Noch ist alles offen

02.02.2005 Michael Good, Fotos: oc vision, B. Stichelbaut Offshore Challenges, - Ellen MacArthur

Fotograf: © oc vision

Ein mächtiges Hochdruckgebiet über Westeuropa blockiert vorerst die Rekordfahrt der "B&Q". Danach gibt's für Ellen MacArthur wieder mehr Wind - jedoch genau auf die Nase!

Derzeit hat Ellen drei Tage und zehn Stunden oder rund 850 Seemeilen Vorsprung auf den noch gültigen Rekord des Franzosen Francis Joyon ("Idec") aus dem letzten Jahr. Zur Stunde hämmert der Trimaran "B&Q" noch mit gut 16 Knoten Speed in Richtung Ziel. Dabei profitiert Ellen MacArthur von einem mächtigen Hochdruckgebiet westlich der britischen Inseln.

Doch gerade dieses wird der kleinen Engländerin mit Sicherheit noch richtig zu schaffen machen. In den kommenden Stunden nämlich werden die Windgeschwindigkeiten auf dem Weg Richtung europäisches Festland drastisch zurückgehen. Ellens Wetterberater Meeno Schrader gegenüber der YACHT: " Ab Freitagabend bis Samstagabend rechnen wir nur noch mit zwischen 0 und 8 Knoten Wind."

Fotograf: © B. Stichelbaut Offshore Challenges
"B&Q"

Die vom Wetterteam jüngst berechnete Zielankunft vom kommenden Montag, 7. Februar scheint angesichts der aktuellen Wetterentwicklung über dem östlichen Atlantik nicht mehr gesichert zu sein. Dennoch hat Ellen ein vermeintlich beruhigendes Reservepolster: Für die verbleibende Distanz von 1.300 Seemeilen bis zur virtuellen Ziellinie zwischen Ushant (Frankreich) und Lizard Point (England) würde MacArthur rein rechnerisch ein Durchschnittspeed von 8,3 Knoten (VMG) ausreichen, um die Bestmarke von Joyon zu unterbieten.

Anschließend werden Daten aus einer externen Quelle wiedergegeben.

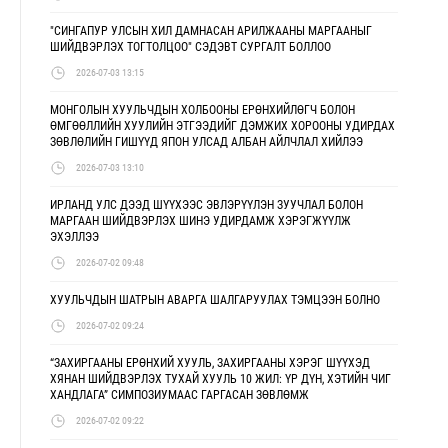
"СИНГАПУР УЛСЫН ХИЛ ДАМНАСАН АРИЛЖААНЫ МАРГААНЫГ
ШИЙДВЭРЛЭХ ТОГТОЛЦОО" СЭДЭВТ СУРГАЛТ БОЛЛОО
2026-07-03 13:15
МОНГОЛЫН ХУУЛЬЧДЫН ХОЛБООНЫ ЕРӨНХИЙЛӨГЧ БОЛОН
ӨМГӨӨЛЛИЙН ХУУЛИЙН ЭТГЭЭДИЙГ ДЭМЖИХ ХОРООНЫ УДИРДАХ
ЗӨВЛӨЛИЙН ГИШҮҮД ЯПОН УЛСАД АЛБАН АЙЛЧЛАЛ ХИЙЛЭЭ
2026-07-03 13:10
ИРЛАНД УЛС ДЭЭД ШҮҮХЭЭС ЭВЛЭРҮҮЛЭН ЗУУЧЛАЛ БОЛОН
МАРГААН ШИЙДВЭРЛЭХ ШИНЭ УДИРДАМЖ ХЭРЭГЖҮҮЛЖ
ЭХЭЛЛЭЭ
2026-07-02 09:48
ХУУЛЬЧДЫН ШАТРЫН АВАРГА ШАЛГАРУУЛАХ ТЭМЦЭЭН БОЛНО
2026-07-02 09:24
“ЗАХИРГААНЫ ЕРӨНХИЙ ХУУЛЬ, ЗАХИРГААНЫ ХЭРЭГ ШҮҮХЭД
ХЯНАН ШИЙДВЭРЛЭХ ТУХАЙ ХУУЛЬ 10 ЖИЛ: ҮР ДҮН, ХЭТИЙН ЧИГ
ХАНДЛАГА” СИМПОЗИУМААС ГАРГАСАН ЗӨВЛӨМЖ
2026-07-02 09:22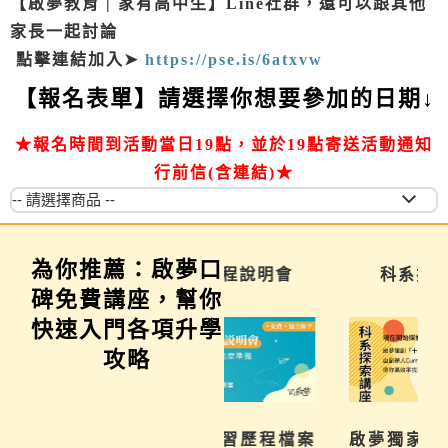
【啟夢教育 | 家有高中生】Line社群，還可以跟其他
家長一起討論
點擊連結加入➤
https://pse.is/6atxvw
【報名表單】請選擇你想要參加的日期↓
★報名時間到活動當日19點，並於19點寄送活動通知
行前信(含連結)★
為你推薦：啟夢口
學習歷程說明會
科系探索講座
碑免費講座，幫你
快速入門各項升學
攻略
不曉得學習歷程檔案
啟夢獨家「系統化科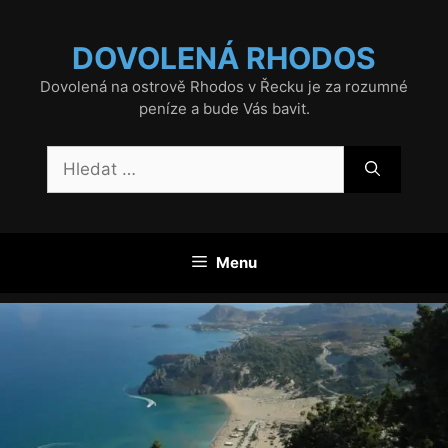
Přeskočit
na
DOVOLENÁ RHODOS
obsah
Dovolená na ostrově Rhodos v Řecku je za rozumné
peníze a bude Vás bavit.
Hledat:
Menu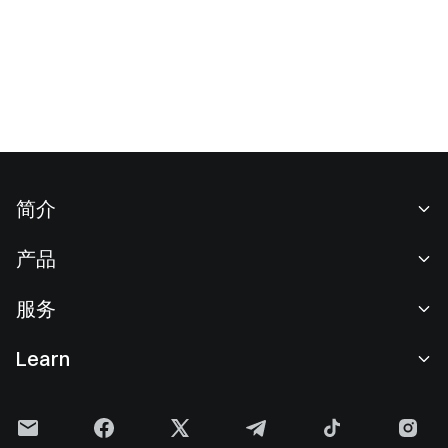
简介
关于我们
产品
职业机会
C2C
服务
新闻中心
闪兑与大宗交易
VIP 权益
F1 红牛车队官方赞助商
Learn
现货交易
机构服务
用户协议
学院
杠杆交易
建议反馈
风险警示
Gate 快讯
理财中心
公告列表
隐私政策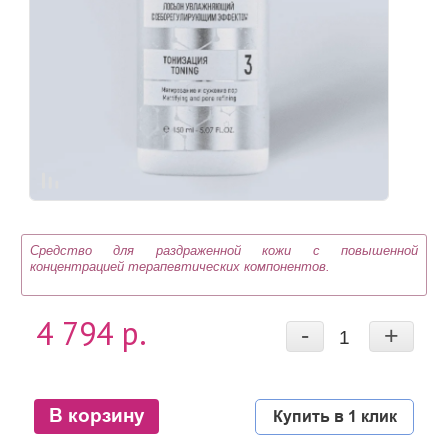
Средство для раздраженной кожи с повышенной
концентрацией терапевтических компонентов.
4 794 р.
-
+
В корзину
Купить в 1 клик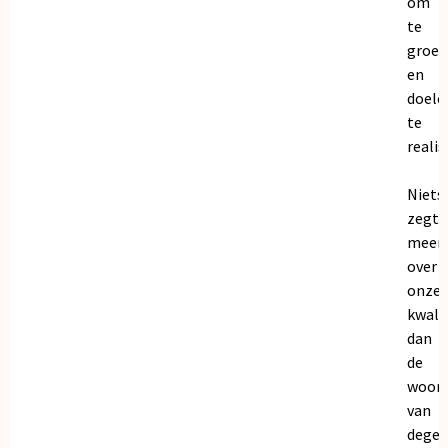
om
te
groei
en
doele
te
realis
Niets
zegt
meer
over
onze
kwalit
dan
de
woor
van
dege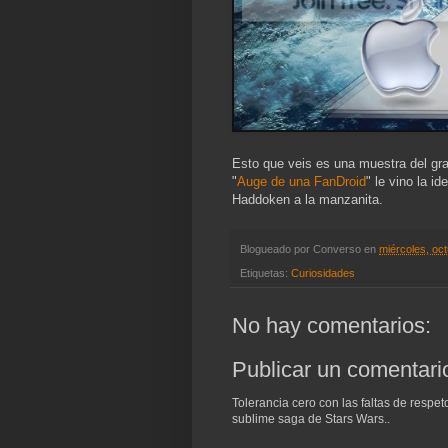
Esto que veis es una muestra del gra
"
Auge de una FanDroid
" le vino la 
Haddoken a la manzanita.
Blogueado por
Converso
en
miércoles, oc
Etiquetas:
Curiosidades
No hay comentarios:
Publicar un comentari
Tolerancia cero con las faltas de respe
sublime saga de Stars Wars..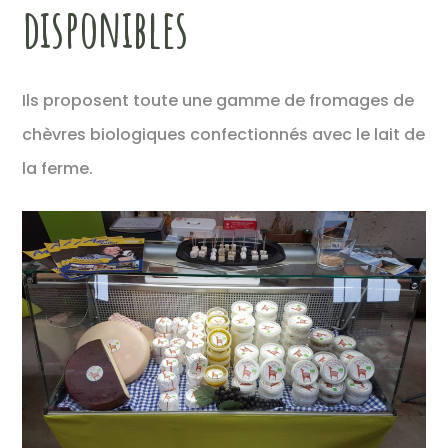
disponibles
Ils proposent toute une gamme de fromages de
chèvres biologiques confectionnés avec le lait de
la ferme.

Nach den neuesten Wettermodellen sollen auf Ellens Route ab kommenden Sonntag die Winde wieder stark auffrischen (bis 32 Knoten) und in der Richtung nach Nordosten drehen. Das allerdings hätte wiederum zur Folge, dass Ellen die allerletzte Strecke vielleicht sogar aufkreuzen müsste - gegen einen Sturm. Denkbar schlechte Bedingungen also für den 75-Fuß-Trimaran "B&Q" und neues Potenzial für Bruch an Bord.

Meeno Schrader gibt sich dennoch optimistisch und würde für seinen Schützling heute sogar eine Wette eingehen: "Aus meteorologischer Sicht müsste dem Rekord nun eigentlich nichts mehr im Wege stehen. Einzig ein Schaden an Bord könnte Ellen noch stoppen!"